Personal information
- Full name: Patrícia da Costa Freitas
- Nickname: Paty
- Nationality: American - Brazilian
- Born: 10 March 1990 (age 36) Washington, District of Columbia, U.S.
- Height: 1.72 m (5 ft 8 in) (2012)
- Weight: 58 kg (128 lb) (2012)

Sailing career
- Sport: Sailing
- Club: Iate Clube do Rio de Janeiro
- Coached by: Lucas Souza
- Class: Sailboard

Medal record
Sailing
Representing Brazil
Pan American Games
| Gold medal – first place | 2011 Guadalajara | Women's RS:X |
| Gold medal – first place | 2015 Toronto | Women's RS:X |
| Gold medal – first place | 2019 Lima | Women's RS:X |

= Patrícia Freitas =

Brazilian windsurfer

Patrícia da Costa Freitas (born 10 March 1990) is an American-born Brazilian windsurfer, who specialized in Neil Pryde RS:X class. She represented Brazil in three editions of the Olympic Games (2008, 2012 and 2016) and captured her first ever individual title in her sailing career at the 2011 Pan American Games in Guadalajara, Mexico. Holding dual citizenship between Brazil and the United States, Freitas currently resides in Rio de Janeiro, where she sails and trains for the Rio de Janeiro Yacht Club (Iate Clube do Rio de Janeiro) under her personal coach and mentor Lucas Souza. As of September 2013, Freitas is ranked as one of the top ten sailors in the world for the sailboard class by the International Sailing Federation, following her successes at the South American and World Championships in her home nation.

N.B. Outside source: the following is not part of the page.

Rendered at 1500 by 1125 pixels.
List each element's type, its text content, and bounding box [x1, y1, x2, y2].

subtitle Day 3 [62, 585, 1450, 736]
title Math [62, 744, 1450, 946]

Freitas made her official debut at the 2008 Summer Olympics in Beijing, where she placed eighteenth in the newly introduced RS:X class with a net score of 135 points.

At the 2011 Pan American Games in Guadalajara, Freitas dominated the races with a remarkable grade of 12 to claim the gold medal in the women's sailboard class, edging out the host nation's Demita Vega by a 16-point gap.

The following year, Freitas competed for her second Brazilian team in the RS:X class at the 2012 Summer Olympics in London by receiving a berth from her result at the ISAF Sailing World Championships in Perth, Western Australia. Struggling to attain a higher position during the early stages, Freitas managed to pull off a second and an eighth-place finish in the final legs but missed a chance to succeed for the medal race with a fourteenth-place effort and a net score of 110 points. At the 2012 Summer Olympics, she finished in 13th place.

She qualified again for her home Olympics in Rio 2016 and finished 8th at those Games.

She represented Brazil at the 2020 Summer Olympics.